A Par Puzzle Isn’t Easy to Assemble Or Easy to Pay For
Frank Ware Handcarves Them For the Determined, the Rich – And, Sometimes, the Dumb
By Sonny Kleinfield

Staff Reporter of The Wall Street Journal

NEW YORK- Frank Ware is 68 years old now, but he still slaves away 66 hours a week in a tiny attic in mid-Manhattan carving out intricate, made-to-order jigsaw puzzles.

It sounds like a familiar tale- an old craftsman in a fading industry who is just barely hanging on. That is not, however, what it is. Mr. Ware is in fact an old craftsman in a fading industry who is doing just fine, thank you. He is a prosperous man, thanks to those handcarved puzzles and among his customers he is something of a celebrity. If you have never heard of him, it is probably because you are neither famous nor rich – and therefore not one of his customers.

Mr. Ware works for, and is, Par Company Ltd., a one-man puzzle factory. For 40 years, the biggest names of society, show biz, and politics have been snapping up Par puzzles, and paying up to $2,000 to do so. These days, jigsaw puzzles, once a favorite indoor sport in America, rank somewhere along with chasing greased pigs or wheelchair races on the list of things folks do to while away their leisure time.
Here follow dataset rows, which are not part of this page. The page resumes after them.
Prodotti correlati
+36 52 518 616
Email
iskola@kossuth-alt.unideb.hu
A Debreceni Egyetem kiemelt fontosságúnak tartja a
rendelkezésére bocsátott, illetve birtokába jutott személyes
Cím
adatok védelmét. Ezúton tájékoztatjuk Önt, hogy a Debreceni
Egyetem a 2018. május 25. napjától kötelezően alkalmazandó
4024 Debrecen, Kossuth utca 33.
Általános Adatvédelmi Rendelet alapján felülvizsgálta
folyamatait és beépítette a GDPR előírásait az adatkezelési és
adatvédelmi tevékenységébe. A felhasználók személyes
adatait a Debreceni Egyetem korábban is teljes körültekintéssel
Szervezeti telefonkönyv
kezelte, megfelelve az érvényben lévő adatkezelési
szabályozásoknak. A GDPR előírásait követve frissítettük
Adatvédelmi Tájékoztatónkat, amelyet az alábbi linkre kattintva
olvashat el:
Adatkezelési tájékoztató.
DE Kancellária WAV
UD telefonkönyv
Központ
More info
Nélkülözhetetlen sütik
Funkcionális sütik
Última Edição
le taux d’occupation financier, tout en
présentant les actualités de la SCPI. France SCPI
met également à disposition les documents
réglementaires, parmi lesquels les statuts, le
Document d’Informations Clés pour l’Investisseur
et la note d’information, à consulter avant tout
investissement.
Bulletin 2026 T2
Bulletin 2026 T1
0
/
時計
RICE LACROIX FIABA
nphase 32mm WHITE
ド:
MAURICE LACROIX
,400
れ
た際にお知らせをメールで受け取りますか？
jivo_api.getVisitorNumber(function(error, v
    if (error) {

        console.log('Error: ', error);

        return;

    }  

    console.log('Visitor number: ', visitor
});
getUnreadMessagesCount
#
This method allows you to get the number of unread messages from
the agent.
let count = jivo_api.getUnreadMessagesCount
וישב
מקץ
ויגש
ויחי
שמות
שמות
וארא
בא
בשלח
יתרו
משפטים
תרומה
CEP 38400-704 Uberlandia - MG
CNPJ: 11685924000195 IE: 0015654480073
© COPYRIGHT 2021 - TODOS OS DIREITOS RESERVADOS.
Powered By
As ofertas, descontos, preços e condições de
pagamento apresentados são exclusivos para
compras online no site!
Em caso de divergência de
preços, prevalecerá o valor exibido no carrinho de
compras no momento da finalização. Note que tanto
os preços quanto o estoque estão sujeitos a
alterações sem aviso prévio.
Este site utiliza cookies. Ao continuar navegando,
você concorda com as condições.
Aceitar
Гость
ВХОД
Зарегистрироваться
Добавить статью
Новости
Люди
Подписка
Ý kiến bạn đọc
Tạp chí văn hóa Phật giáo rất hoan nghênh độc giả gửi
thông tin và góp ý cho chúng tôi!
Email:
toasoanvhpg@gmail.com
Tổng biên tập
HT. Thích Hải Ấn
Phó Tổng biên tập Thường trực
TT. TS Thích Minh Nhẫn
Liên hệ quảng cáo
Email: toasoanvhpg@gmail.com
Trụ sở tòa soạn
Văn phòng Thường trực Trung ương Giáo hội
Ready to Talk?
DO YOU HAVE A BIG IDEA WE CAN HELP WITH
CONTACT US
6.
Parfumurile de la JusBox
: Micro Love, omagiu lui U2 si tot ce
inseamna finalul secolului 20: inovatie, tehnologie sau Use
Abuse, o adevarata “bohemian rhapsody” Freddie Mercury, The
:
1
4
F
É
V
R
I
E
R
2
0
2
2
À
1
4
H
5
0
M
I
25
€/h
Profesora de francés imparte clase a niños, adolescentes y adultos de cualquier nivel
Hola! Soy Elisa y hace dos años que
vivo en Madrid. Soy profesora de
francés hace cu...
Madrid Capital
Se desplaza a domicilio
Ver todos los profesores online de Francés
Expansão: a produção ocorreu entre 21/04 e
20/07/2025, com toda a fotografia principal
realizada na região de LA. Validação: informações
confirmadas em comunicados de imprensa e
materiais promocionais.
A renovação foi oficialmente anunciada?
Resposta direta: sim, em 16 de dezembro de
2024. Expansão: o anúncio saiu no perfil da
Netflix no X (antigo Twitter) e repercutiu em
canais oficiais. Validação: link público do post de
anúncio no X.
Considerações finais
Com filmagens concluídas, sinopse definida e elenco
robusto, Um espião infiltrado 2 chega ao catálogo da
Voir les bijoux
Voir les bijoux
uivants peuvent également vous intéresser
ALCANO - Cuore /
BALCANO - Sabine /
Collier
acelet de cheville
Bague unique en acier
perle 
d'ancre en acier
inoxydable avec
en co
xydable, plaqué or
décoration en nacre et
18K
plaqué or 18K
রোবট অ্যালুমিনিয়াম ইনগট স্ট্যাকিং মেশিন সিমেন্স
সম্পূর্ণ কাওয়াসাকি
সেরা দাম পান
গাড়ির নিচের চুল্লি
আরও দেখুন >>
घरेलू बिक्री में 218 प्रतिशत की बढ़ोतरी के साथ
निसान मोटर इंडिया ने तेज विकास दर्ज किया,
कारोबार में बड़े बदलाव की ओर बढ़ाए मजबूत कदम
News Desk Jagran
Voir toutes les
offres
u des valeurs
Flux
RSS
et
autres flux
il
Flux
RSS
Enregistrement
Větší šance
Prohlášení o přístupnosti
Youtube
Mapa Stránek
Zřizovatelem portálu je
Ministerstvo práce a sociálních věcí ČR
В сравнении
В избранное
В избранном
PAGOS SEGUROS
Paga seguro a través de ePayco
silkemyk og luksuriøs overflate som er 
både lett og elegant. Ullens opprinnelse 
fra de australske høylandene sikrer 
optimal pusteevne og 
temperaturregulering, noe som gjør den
Thus, many former puzzle makers are not present puzzle makers. But Par keeps right rolling along.

Par rolls in the person of Mr. Ware, who is, aficionados agree, the best and the last of great puzzle makers. Mr. Ware’s hard core of customers say nothing beats battling a 750 to 2,000-piece Par puzzle. Part of the appeal is that every Par puzzle is one of a kind, hand carved by Mr. Ware and colossally intricate.

Mr. Ware carves the puzzles from mahogany-backed soft plywood on which he has glued reproduction pictures. He can make a puzzle to order, and he can take weeks to finish a devilishly elaborate jigsaw that will also take the buyer weeks to assemble. Often, his puzzles are oddly shaped –no straight edges to either the puzzle or to the individual pieces. Says Mr. Ware with relish, “I have no mercy.”

Mr. Ware’s wares, says Mrs. Caroline Dudley, a New York interior decorator and Par customer, are “fantastic. They’re magnificent, they’re just made so beautifully. And brother, they’re not easy.” Groans another Par customer, “I must have spent two months and too much of my sanity on one of those horrors. But I loved it.”

They loved it enough that the wiry Mr. Ware, who dresses in blue jeans and a work shirt, enjoys what he calls a “very comfortable” income –so comfortable that he has invested in a slew of Broadway shows and lives on Manhattan’s expensive Sutton Place.

”The average Par puzzle cost $175, though you can pay as little as $75, or as much as you want. One wealthy Californian, who calls himself “the Phantom of the West,” paid $2,000 for a Par puzzle of more than 2,500 pieces. He says he accepts only the most difficult and the most expensive puzzles Mr. Ware can dream up.

Mr. Ware, who still works 11 hours a day, six days a week in his tiny attic, but who plans to retire next year and retain only a few favorite customers, will make a puzzle of whatever scene a customer request. His preference is paintings, especially Matisses or Picassos rich in color and detail, but he has made puzzles of family pictures, of the odometer of a sports car, of naked women and a of a bevy of Playboy centerfolds.

Par puzzles are bought only from Par Co. “I don’t want to be told by stores what to do and when to do it,” says Mr. Ware, who dismisses machine-made cardboard as unimaginative and poorly constructed. Some regular customers order a puzzle or two a month, he says. At Par’s prices, that could fast drain a modest fortune, but Mr. Ware’s customers often have enormous fortunes –they have included Rockefellers, du Ponts, Vanderbilts, Fords, the late Duke of Windsor, the late Marilyn Monroe and one President, whom Mr. Ware refuses to name.

Mr. Ware got into the puzzle racket during the Depression when he and John Henriques, a close friend, both lost jobs in advertising and real estate respectively. The two men at first had a rough go of it; puzzles sell well during Depressions, when people have time on their hands, so, naturally, everyone who had a scroll saw was turning out jigsaw puzzles in the 1930s. But the two survived by renting puzzles out for 50 cents a week, and by 1936 the tiny firm was established in its little attic and doing well. (Mr. Henriques died in May.) The name derives from the “par time” it supposedly takes to assemble any given puzzle –on Par puzzles, that time is always stamped on the outside of the plain, blue box the puzzle comes in.

Mr. Ware confesses that, although he is used to creating puzzles for customers who want their brains exercised, he occasionally runs across a true lunkhead. One distraught wife wrote from Hawaii that her husband couldn’t assemble an elementary 10-piece Par puzzle if his life depended on it. Inspired by the movie “Five Easy Pieces,” Mr. Ware promptly chopped a bird scene into –you guessed it –five easy pieces. At last report, he says, the husband was nearly done.